Birinden biri kazandı ama hangisidir biz bilmiyoruz. Sanki Amerikan Halkı biliyor mu? Hay Allah. Orada Yüksek Seçim Kurulu diye bir kesin karar mercii de yok. Orada, Kılıçdaroğlu gibi racon kesecek bir filozof da yok. Orada, kendisini tarafsız ve objektif olarak yutturan gazeteciler de yok. Ayıklasınlar pirincin taşını. Bize ne? Ne halleri varsa görsünler.

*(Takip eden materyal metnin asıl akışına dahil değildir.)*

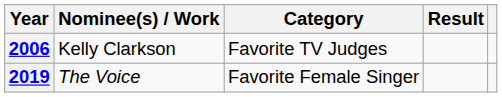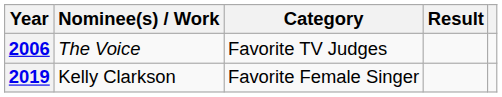2006 | Nominee(s) / Work: Kelly Clarkson -> The Voice
2019 | Nominee(s) / Work: The Voice -> Kelly Clarkson
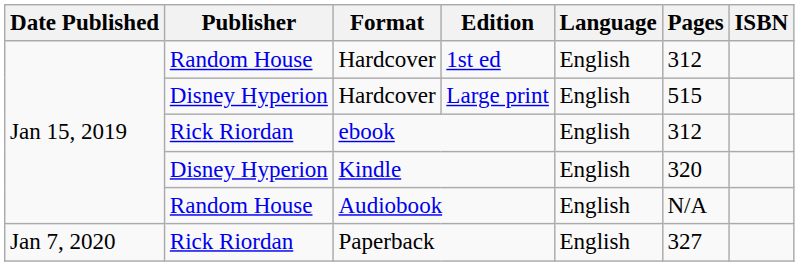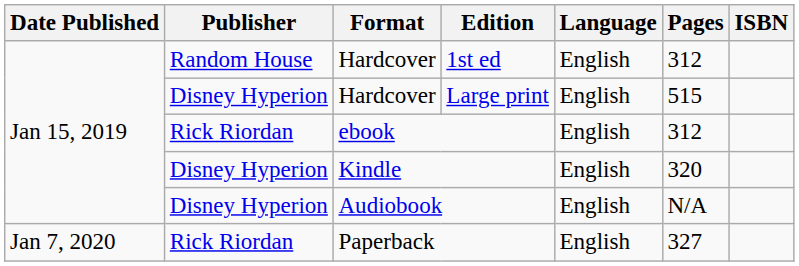Audiobook | Publisher: Random House -> Disney Hyperion
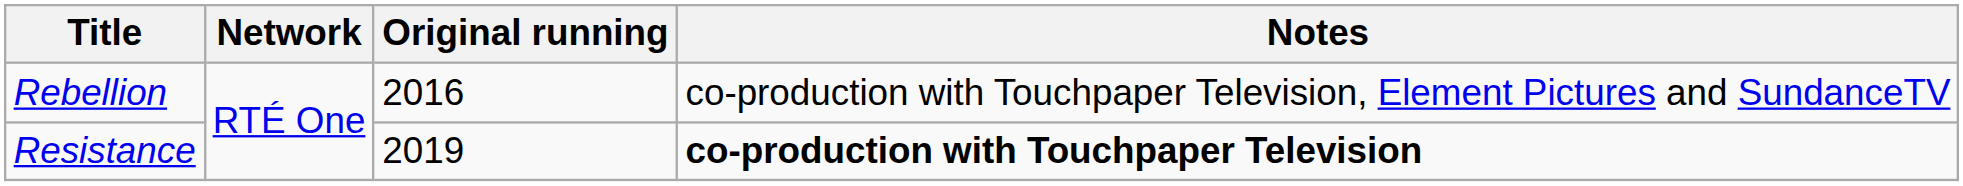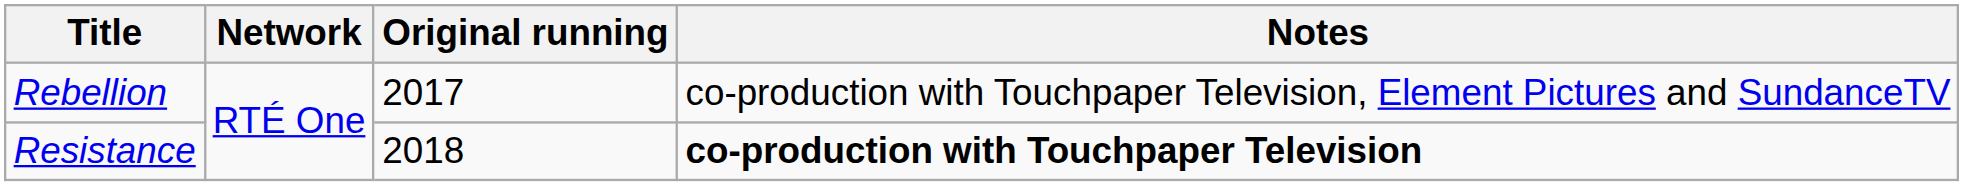Rebellion | Original running: 2016 -> 2017
Resistance | Original running: 2019 -> 2018
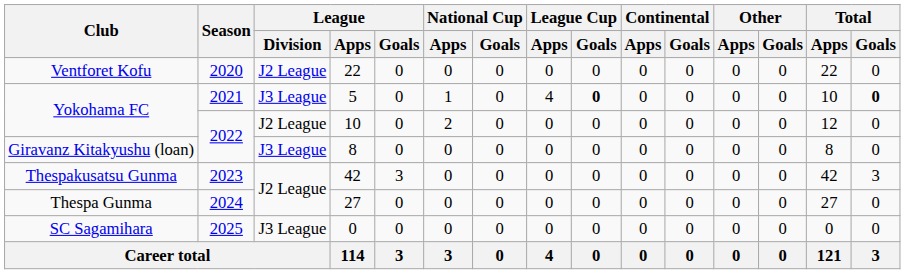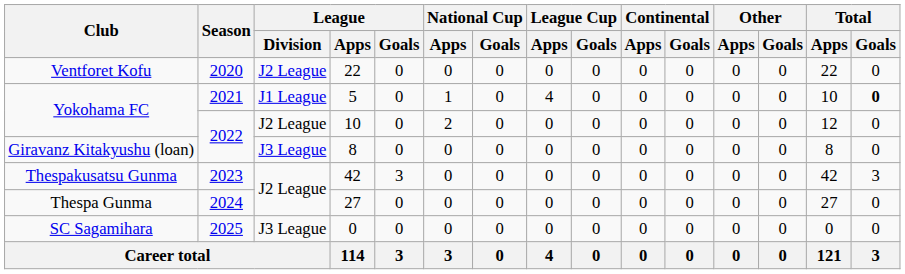5 | League / Division: J3 League -> J1 League
5 | League Cup / Goals: bold -> normal
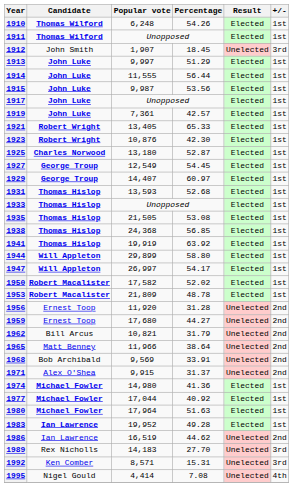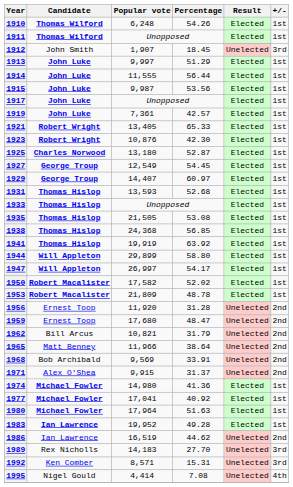1959 | Percentage: 44.27 -> 48.47
1977 | Popular vote: 17,044 -> 17,041
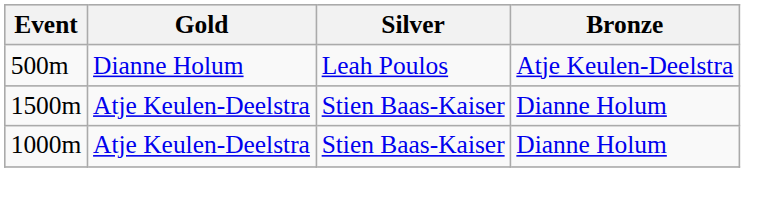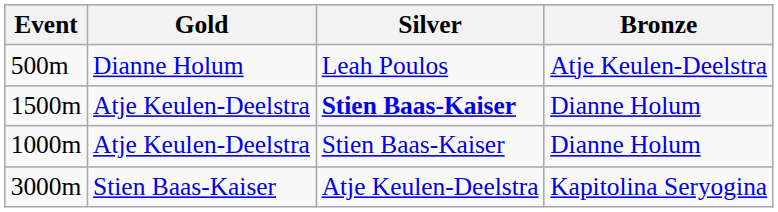1500m | Silver: normal -> bold
+ row: 3000m | Stien Baas-Kaiser | Atje Keulen-Deelstra | Kapitolina Seryogina
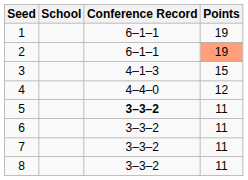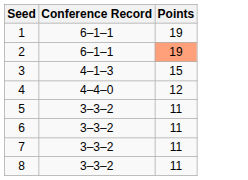- column: School
5 | Conference Record: bold -> normal
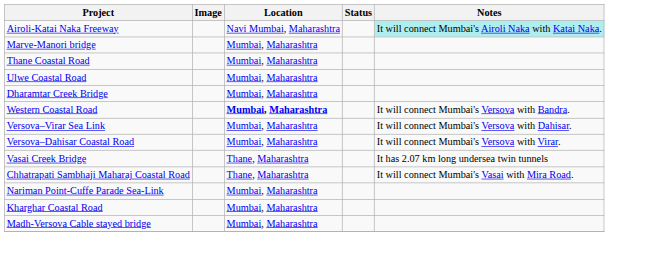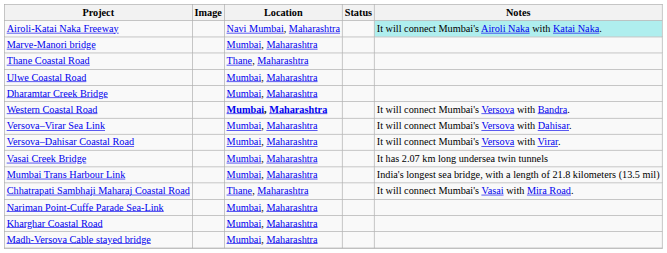Thane Coastal Road | Location: Mumbai, Maharashtra -> Thane, Maharashtra
Vasai Creek Bridge | Location: Thane, Maharashtra -> Mumbai, Maharashtra
+ row: Mumbai Trans Harbour Link | Mumbai, Maharashtra | India's longest sea bridge, with a length of 21.8 kilometers (13.5 mil)
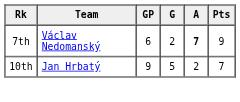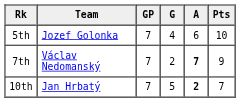+ row: 5th | Jozef Golonka | 7 | 4 | 6 | 10
7th | GP: 6 -> 7
10th | GP: 9 -> 7
10th | A: normal -> bold
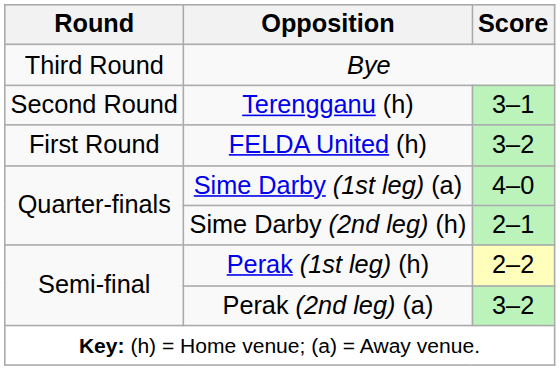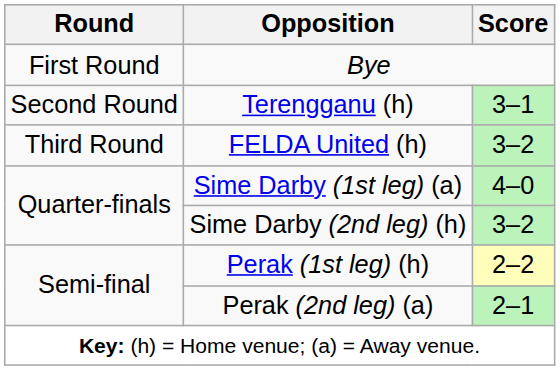Bye | Round: Third Round -> First Round
FELDA United (h) | Round: First Round -> Third Round
Sime Darby (2nd leg) (h) | Score: 2–1 -> 3–2
Perak (2nd leg) (a) | Score: 3–2 -> 2–1
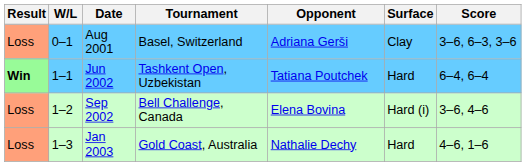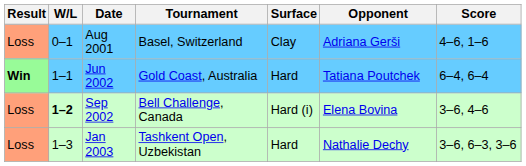columns swapped: Surface <-> Opponent
Aug 2001 | Score: 3–6, 6–3, 3–6 -> 4–6, 1–6
Jun 2002 | Tournament: Tashkent Open, Uzbekistan -> Gold Coast, Australia
Sep 2002 | W/L: normal -> bold
Jan 2003 | Tournament: Gold Coast, Australia -> Tashkent Open, Uzbekistan
Jan 2003 | Score: 4–6, 1–6 -> 3–6, 6–3, 3–6
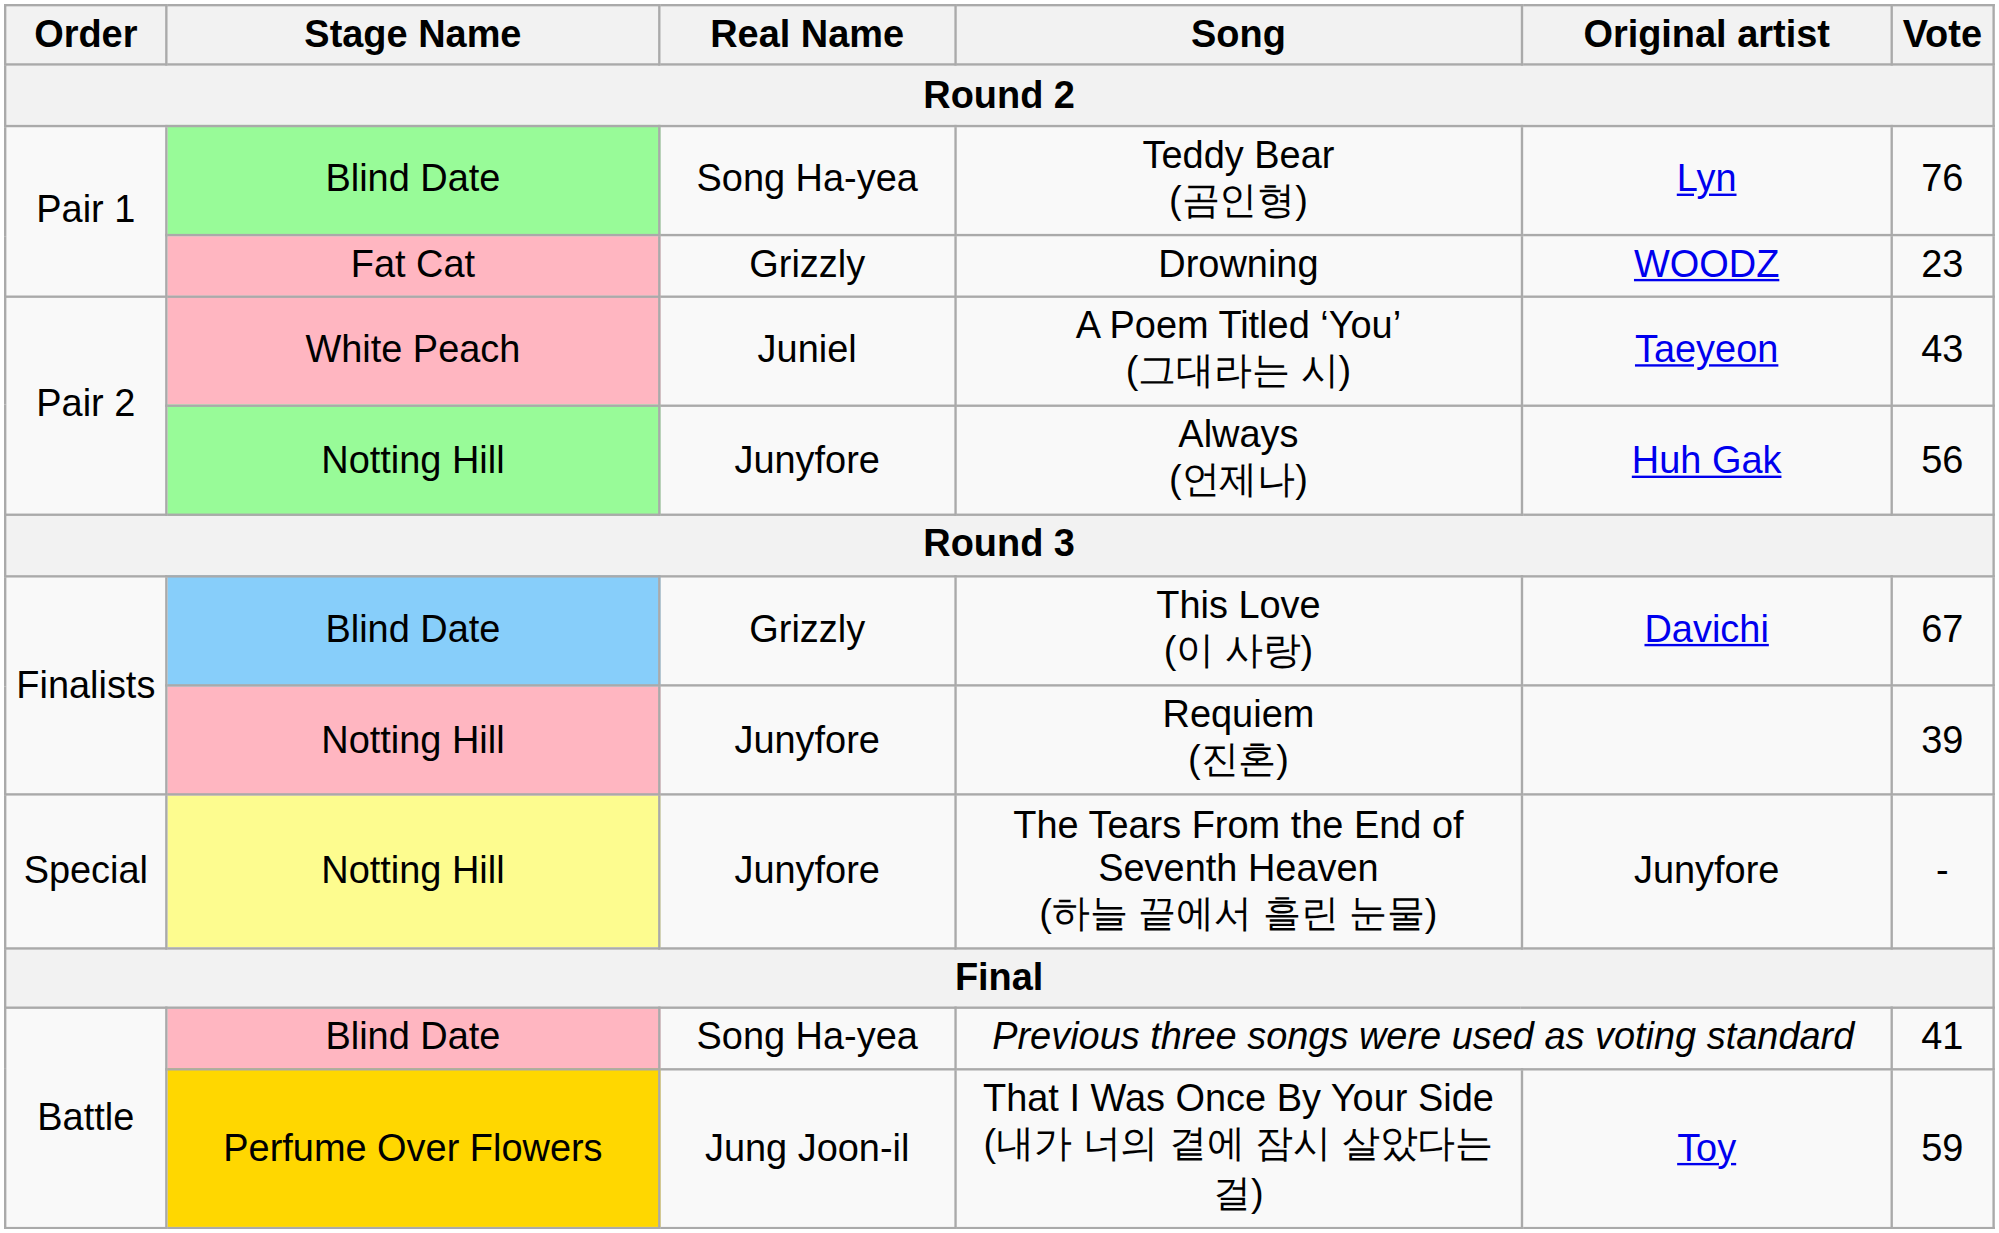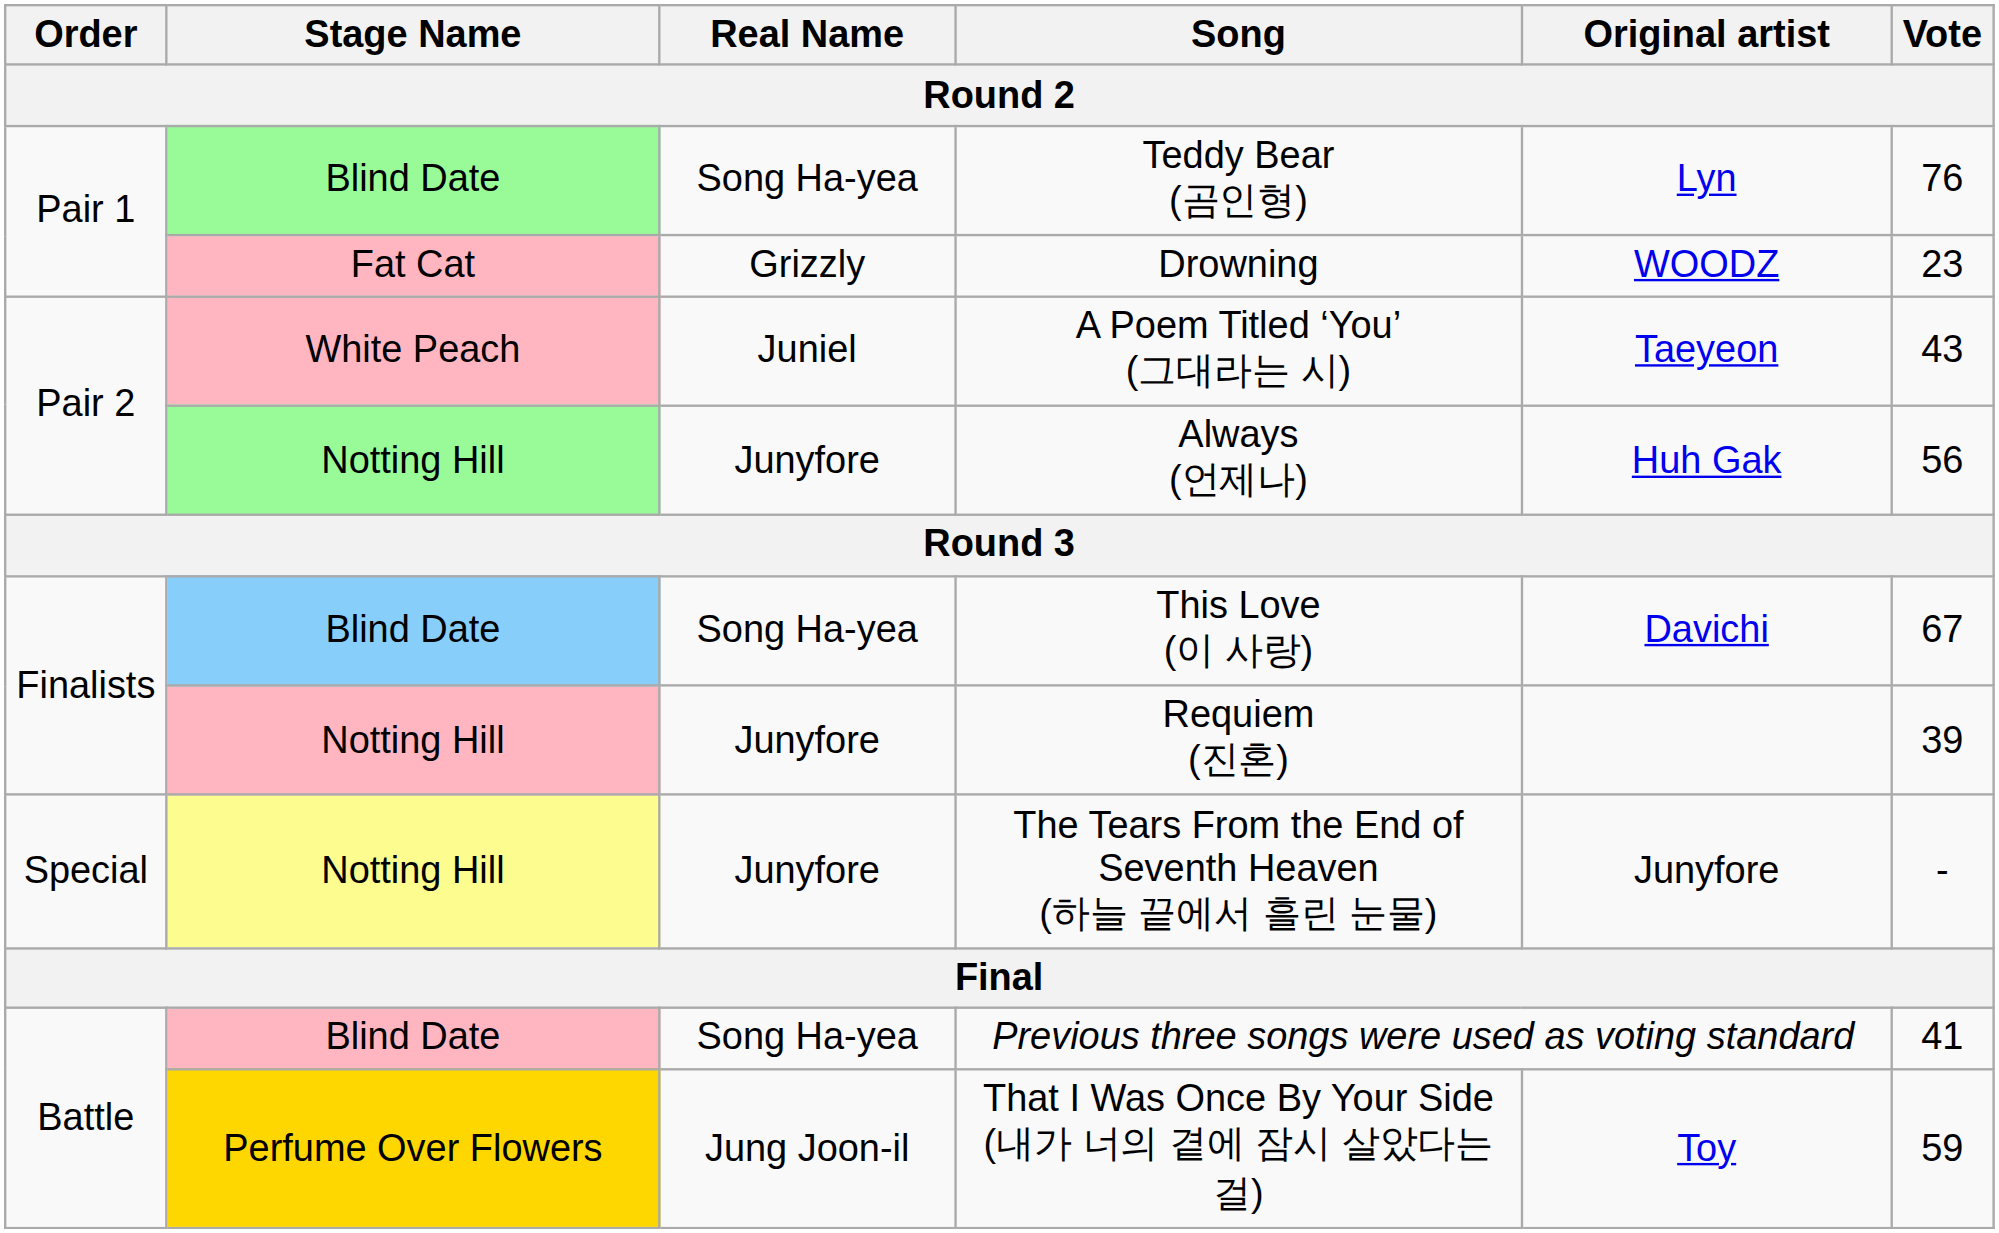This Love (이 사랑) | Real Name: Grizzly -> Song Ha-yea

Biz işimize bakalım. - Yapayalnız bir Türkiye. İşte bu fena. Halbuki eskiden, yani 20, 30, 40, 50 yıldır bütün dünya yanımızdaydı. - Bizi ihya ettiler, ihya.
Keşke o günlere dönsek. Ne güzeldi yahu. Başımızda ne S-400 derdi vardı ne de F-35’ler. Ne Doğu Akdeniz’de boğuşuyorduk, ne de Suriye’de. Kuzu kuzu oturuyorduk. 70 sent’e bile ihtiyacımız yoktu.
ABD seçimlerine dönersek... Karakolluk olacakları belliydi. Dikkatli okuyucularım hatırlayacaklardır. Bir hukuki tezgahtan bahsettim geçen gün... İşte şimdi kapıda o var. Nasıl bir şey? Hani, bizim şu meşhur 367’ye benzer bir Mandrake oyunu. Sabih Kanadoğlu üstadımız, bu aralar Amerika’ya bir uğradı mı acaba?
Seçime katılım oranının, rekor derecede yüksek olduğu belirtiliyor. Bravo Amerika’ya. Kutuplaşmanın ilk işareti budur. Kuzey-Güney Savaşları’na kadar yolu var.